BLKNSLVR: There are plenty of people who find it convenient to listen to the current administration, and these people vote. I just hope they remain in a minority in my country. It's always a close run race though...And a 'more conservative than conservative' party is getting increased media attention here at the moment, which could do serious damage.
bakies: Dismissing thousands of years of global temperature averages because you had a cold winter, very smart.
code4life: Im not dismissing anything. I’m just saying, when a measurement was taken in my region in 1925 it was warmer then than it was 100 years later in 2025.
BLKNSLVR: So we won't be able to fight air wars over the last remaining pieces of arable land.I'm convinced.
BLKNSLVR: Recycling someone else's quote:"The economy is a wholly owner subsidiary of the environment"Many people use the 'but the economy' argument (including my mother in law, maddeningly) without seeming to have any remote clue as to the truth of the quote above.
JohnMakin: Don't Look Up
e1ghtSpace: Maybe we can nuke a handful of countries and try to go for just a light nuclear winter to get everything cooled down again.
jimnotgym: Genuinely not being snide, I really do not know.Is it possible to produce steel on industrial scales without coal?I know early ironmaking (I live fairly close to Coalbrookdale!) used charcoal, but is that possible at a large scale?
acdha: It’s complicated: https://news.mit.edu/2025/decarbonizing-steel-tough-as-steel...This is one of the stronger arguments for a carbon tax: if you can’t ignore externalities, people have strong incentives to use less (e.g. buying a car instead of an SUV or biking) and all of the alternative fuel and process work is going to be easier if the cost comparison is more even.
jimnotgym: Thanks for the link. I read about electric arc furnaces reprocessing scrap steel somewhere else recently. Do we really never need virgin steel again, we already have all we need?
boxedemp: We'll fix it if it become cost effective. It might, but probably won't because if the scale.
nielsbot: we're going to chose the most convenient path. if climate disaster becomes inconvenient, we'll attempt to do something about it.it will be a disaster.
BLKNSLVR: I'm the immortal words of Zapp Brannigan:https://youtu.be/DH_gPGl5FF4
hvb2: > What excuse actually is there for building new coal plantsJust that they're still 'developing' and aren't even close to the historical contributions of the US?Assuming you're American, it's a bit rich to have contributed more in absolute terms and then tell other countries what they can't do.Explain me why the average car in the US is a tank with horrible fuel economy? In rural I can sorta see it. But in cities, why drive a truck? These are all choices that America makes.

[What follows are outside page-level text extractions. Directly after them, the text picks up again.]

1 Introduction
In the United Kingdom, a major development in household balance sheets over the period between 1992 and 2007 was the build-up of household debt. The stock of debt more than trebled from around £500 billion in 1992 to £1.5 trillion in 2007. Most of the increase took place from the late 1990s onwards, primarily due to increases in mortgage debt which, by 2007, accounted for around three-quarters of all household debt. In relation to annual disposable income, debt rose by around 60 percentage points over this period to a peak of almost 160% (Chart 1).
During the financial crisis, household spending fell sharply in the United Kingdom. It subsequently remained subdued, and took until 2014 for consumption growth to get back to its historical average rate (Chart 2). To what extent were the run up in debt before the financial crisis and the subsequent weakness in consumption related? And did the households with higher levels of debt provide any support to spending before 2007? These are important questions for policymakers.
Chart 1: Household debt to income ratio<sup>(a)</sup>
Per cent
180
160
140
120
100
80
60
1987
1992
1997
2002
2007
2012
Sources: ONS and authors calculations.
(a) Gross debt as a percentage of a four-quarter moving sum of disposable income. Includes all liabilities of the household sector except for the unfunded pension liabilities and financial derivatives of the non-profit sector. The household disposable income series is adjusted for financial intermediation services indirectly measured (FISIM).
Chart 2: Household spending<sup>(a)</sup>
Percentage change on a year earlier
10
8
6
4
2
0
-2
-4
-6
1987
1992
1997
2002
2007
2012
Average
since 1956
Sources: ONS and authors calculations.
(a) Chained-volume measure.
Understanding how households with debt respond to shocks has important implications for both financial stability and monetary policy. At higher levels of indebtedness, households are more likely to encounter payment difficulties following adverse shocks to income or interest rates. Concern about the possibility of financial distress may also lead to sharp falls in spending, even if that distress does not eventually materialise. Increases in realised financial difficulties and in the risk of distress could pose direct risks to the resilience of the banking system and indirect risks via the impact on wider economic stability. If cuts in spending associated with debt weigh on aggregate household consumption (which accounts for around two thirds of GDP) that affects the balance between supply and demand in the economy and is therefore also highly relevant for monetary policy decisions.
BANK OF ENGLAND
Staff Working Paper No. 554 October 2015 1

AnthonyMouse: > Just that they're still 'developing' and aren't even close to the historical contributions of the US?This is a sham excuse. Building coal power plants before solar or nuclear were viable or even existed is not the same as choosing to do it in modern day.> Explain me why the average car in the US is a tank with horrible fuel economy?The "best selling" light vehicles in the US are pickup trucks because the sales numbers aren't divided out into personal and business purchases and businesses buy a lot of trucks. The best selling non-pickup is the Toyota RAV4, which gets better than 30 MPG in the non-hybrid version and better than 40 MPG in the hybrid version.
myrmidon: Come on. This is bullshit and you know it. There's >10M light trucks sold each year and <3M passenger cars.This is not because most of those trucks are used by some business, this is because people like to drive around in them.

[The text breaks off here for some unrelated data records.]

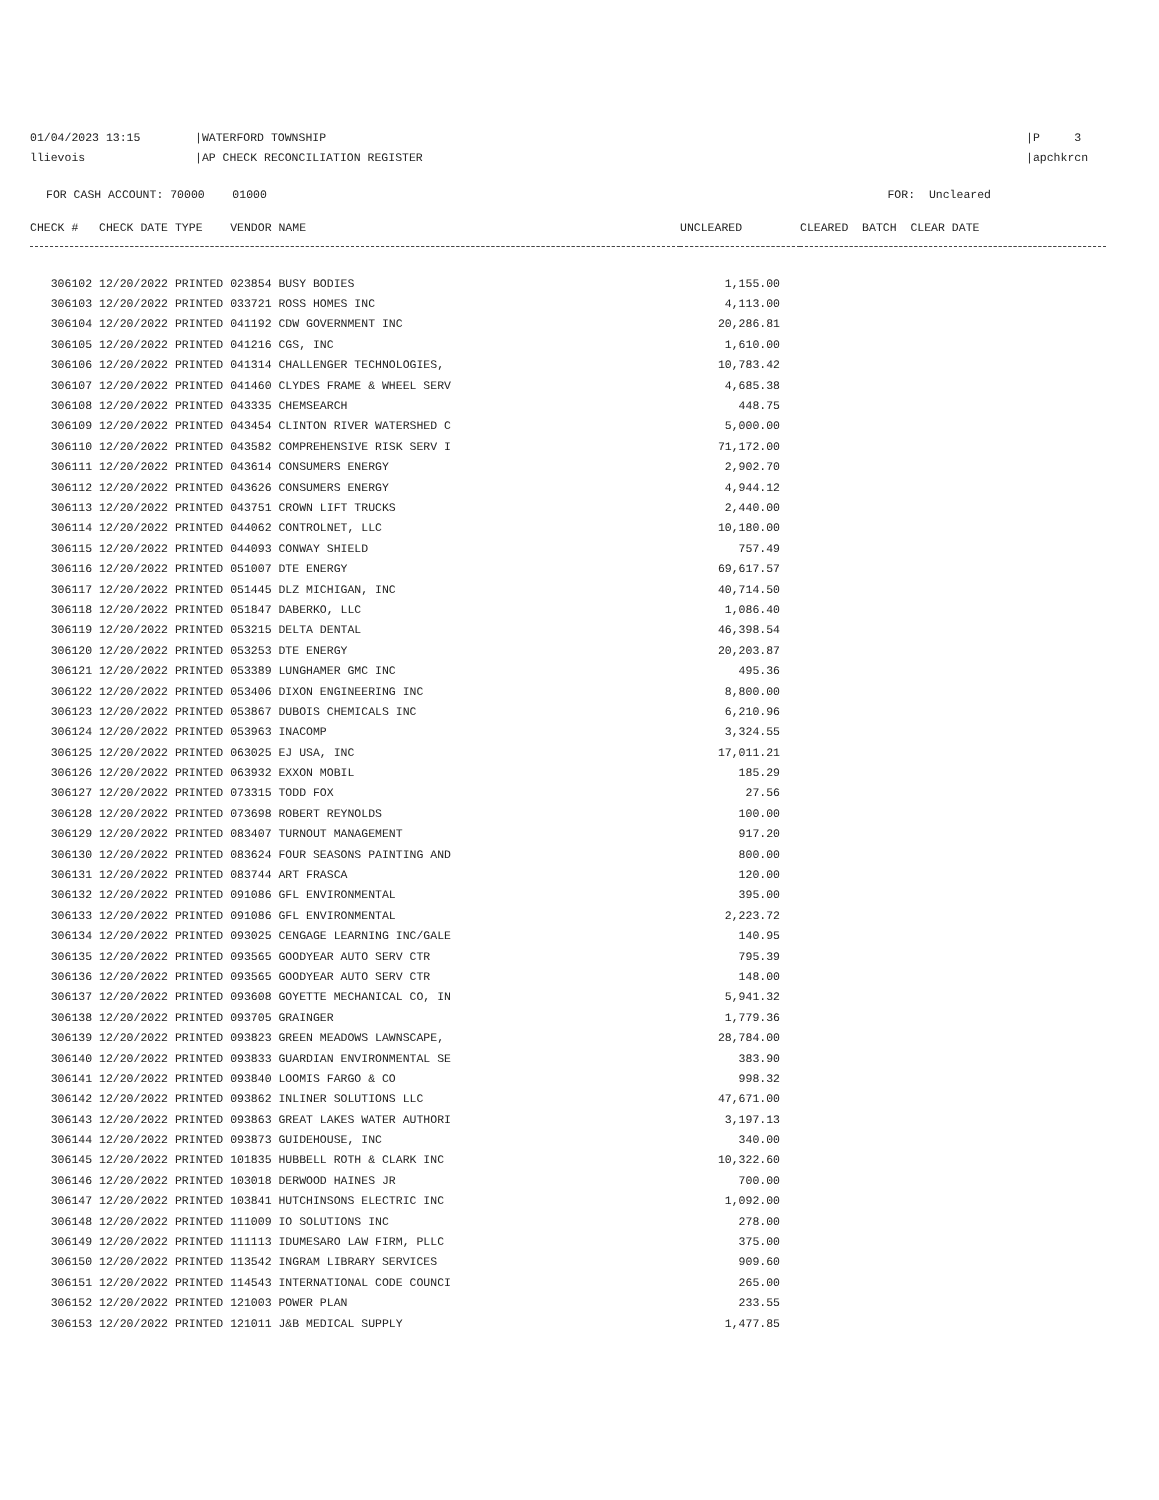01/04/2023 13:15
llievois
|WATERFORD TOWNSHIP
|AP CHECK RECONCILIATION REGISTER
|P 3
|apchkrcn
FOR CASH ACCOUNT: 70000 01000 FOR: Uncleared
| CHECK # CHECK DATE TYPE VENDOR NAME | UNCLEARED | CLEARED BATCH CLEAR DATE |
| --- | --- | --- |
| 306102 12/20/2022 PRINTED 023854 BUSY BODIES | 1,155.00 | |
| 306103 12/20/2022 PRINTED 033721 ROSS HOMES INC | 4,113.00 | |
| 306104 12/20/2022 PRINTED 041192 CDW GOVERNMENT INC | 20,286.81 | |
| 306105 12/20/2022 PRINTED 041216 CGS, INC | 1,610.00 | |
| 306106 12/20/2022 PRINTED 041314 CHALLENGER TECHNOLOGIES, | 10,783.42 | |
| 306107 12/20/2022 PRINTED 041460 CLYDES FRAME & WHEEL SERV | 4,685.38 | |
| 306108 12/20/2022 PRINTED 043335 CHEMSEARCH | 448.75 | |
| 306109 12/20/2022 PRINTED 043454 CLINTON RIVER WATERSHED C | 5,000.00 | |
| 306110 12/20/2022 PRINTED 043582 COMPREHENSIVE RISK SERV I | 71,172.00 | |
| 306111 12/20/2022 PRINTED 043614 CONSUMERS ENERGY | 2,902.70 | |
| 306112 12/20/2022 PRINTED 043626 CONSUMERS ENERGY | 4,944.12 | |
| 306113 12/20/2022 PRINTED 043751 CROWN LIFT TRUCKS | 2,440.00 | |
| 306114 12/20/2022 PRINTED 044062 CONTROLNET, LLC | 10,180.00 | |
| 306115 12/20/2022 PRINTED 044093 CONWAY SHIELD | 757.49 | |
| 306116 12/20/2022 PRINTED 051007 DTE ENERGY | 69,617.57 | |
| 306117 12/20/2022 PRINTED 051445 DLZ MICHIGAN, INC | 40,714.50 | |
| 306118 12/20/2022 PRINTED 051847 DABERKO, LLC | 1,086.40 | |
| 306119 12/20/2022 PRINTED 053215 DELTA DENTAL | 46,398.54 | |
| 306120 12/20/2022 PRINTED 053253 DTE ENERGY | 20,203.87 | |
| 306121 12/20/2022 PRINTED 053389 LUNGHAMER GMC INC | 495.36 | |
| 306122 12/20/2022 PRINTED 053406 DIXON ENGINEERING INC | 8,800.00 | |
| 306123 12/20/2022 PRINTED 053867 DUBOIS CHEMICALS INC | 6,210.96 | |
| 306124 12/20/2022 PRINTED 053963 INACOMP | 3,324.55 | |
| 306125 12/20/2022 PRINTED 063025 EJ USA, INC | 17,011.21 | |
| 306126 12/20/2022 PRINTED 063932 EXXON MOBIL | 185.29 | |
| 306127 12/20/2022 PRINTED 073315 TODD FOX | 27.56 | |
| 306128 12/20/2022 PRINTED 073698 ROBERT REYNOLDS | 100.00 | |
| 306129 12/20/2022 PRINTED 083407 TURNOUT MANAGEMENT | 917.20 | |
| 306130 12/20/2022 PRINTED 083624 FOUR SEASONS PAINTING AND | 800.00 | |
| 306131 12/20/2022 PRINTED 083744 ART FRASCA | 120.00 | |
| 306132 12/20/2022 PRINTED 091086 GFL ENVIRONMENTAL | 395.00 | |
| 306133 12/20/2022 PRINTED 091086 GFL ENVIRONMENTAL | 2,223.72 | |
| 306134 12/20/2022 PRINTED 093025 CENGAGE LEARNING INC/GALE | 140.95 | |
| 306135 12/20/2022 PRINTED 093565 GOODYEAR AUTO SERV CTR | 795.39 | |
| 306136 12/20/2022 PRINTED 093565 GOODYEAR AUTO SERV CTR | 148.00 | |
| 306137 12/20/2022 PRINTED 093608 GOYETTE MECHANICAL CO, IN | 5,941.32 | |
| 306138 12/20/2022 PRINTED 093705 GRAINGER | 1,779.36 | |
| 306139 12/20/2022 PRINTED 093823 GREEN MEADOWS LAWNSCAPE, | 28,784.00 | |
| 306140 12/20/2022 PRINTED 093833 GUARDIAN ENVIRONMENTAL SE | 383.90 | |
| 306141 12/20/2022 PRINTED 093840 LOOMIS FARGO & CO | 998.32 | |
| 306142 12/20/2022 PRINTED 093862 INLINER SOLUTIONS LLC | 47,671.00 | |
| 306143 12/20/2022 PRINTED 093863 GREAT LAKES WATER AUTHORI | 3,197.13 | |
| 306144 12/20/2022 PRINTED 093873 GUIDEHOUSE, INC | 340.00 | |
| 306145 12/20/2022 PRINTED 101835 HUBBELL ROTH & CLARK INC | 10,322.60 | |
| 306146 12/20/2022 PRINTED 103018 DERWOOD HAINES JR | 700.00 | |
| 306147 12/20/2022 PRINTED 103841 HUTCHINSONS ELECTRIC INC | 1,092.00 | |
| 306148 12/20/2022 PRINTED 111009 IO SOLUTIONS INC | 278.00 | |
| 306149 12/20/2022 PRINTED 111113 IDUMESARO LAW FIRM, PLLC | 375.00 | |
| 306150 12/20/2022 PRINTED 113542 INGRAM LIBRARY SERVICES | 909.60 | |
| 306151 12/20/2022 PRINTED 114543 INTERNATIONAL CODE COUNCI | 265.00 | |
| 306152 12/20/2022 PRINTED 121003 POWER PLAN | 233.55 | |
| 306153 12/20/2022 PRINTED 121011 J&B MEDICAL SUPPLY | 1,477.85 | |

teyopi: Hi, unrelated:Your personal website has an expired certificate.Seems like it expired end of Feb.
mr_toad: > fighter jets can't operate on batteriesGas turbines can run on a variety of fuels, natural, synthetic or a mixture of both. It’s actually one of the reasons that a turbine was chosen for the M1.
_aavaa_: I'm not talking about global, look at individual countries:- Andora (5C/9F)- Montenegro (5C/9F)- Japan (4C/7F)- Italy (4C/7F)- Spain (3C/5.4F)Even with current rates I think we'll easily hit a 20F increase in several regions.